**Job item**
Render the lines of the records as a Markdown table with the columns "Row" and "Line", numbering each row and leaving out blank lines and the pictures.

*** The input ***

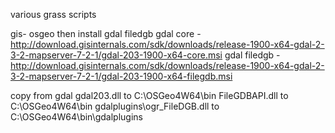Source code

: various grass scripts

gis- osgeo
then install gdal filedgb
gdal core - http://download.gisinternals.com/sdk/downloads/release-1900-x64-gdal-2-3-2-mapserver-7-2-1/gdal-203-1900-x64-core.msi
gdal filedgb - http://download.gisinternals.com/sdk/downloads/release-1900-x64-gdal-2-3-2-mapserver-7-2-1/gdal-203-1900-x64-filegdb.msi

copy from gdal
gdal203.dll to C:\OSGeo4W64\bin
FileGDBAPI.dll to C:\OSGeo4W64\bin
gdalplugins\ogr_FileDGB.dll to C:\OSGeo4W64\bin\gdalplugins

*** End of The input ***

**Output**
| Row | Line |
|---|---|
| 1 | Source code |
| 2 | : various grass scripts |
| 3 | gis- osgeo |
| 4 | then install gdal filedgb |
| 5 | gdal core - http://download.gisinternals.com/sdk/downloads/release-1900-x64-gdal-2-3-2-mapserver-7-2-1/gdal-203-1900-x64-core.msi |
| 6 | gdal filedgb - http://download.gisinternals.com/sdk/downloads/release-1900-x64-gdal-2-3-2-mapserver-7-2-1/gdal-203-1900-x64-filegdb.msi |
| 7 | copy from gdal |
| 8 | gdal203.dll to C:\OSGeo4W64\bin |
| 9 | FileGDBAPI.dll to C:\OSGeo4W64\bin |
| 10 | gdalplugins\ogr_FileDGB.dll to C:\OSGeo4W64\bin\gdalplugins |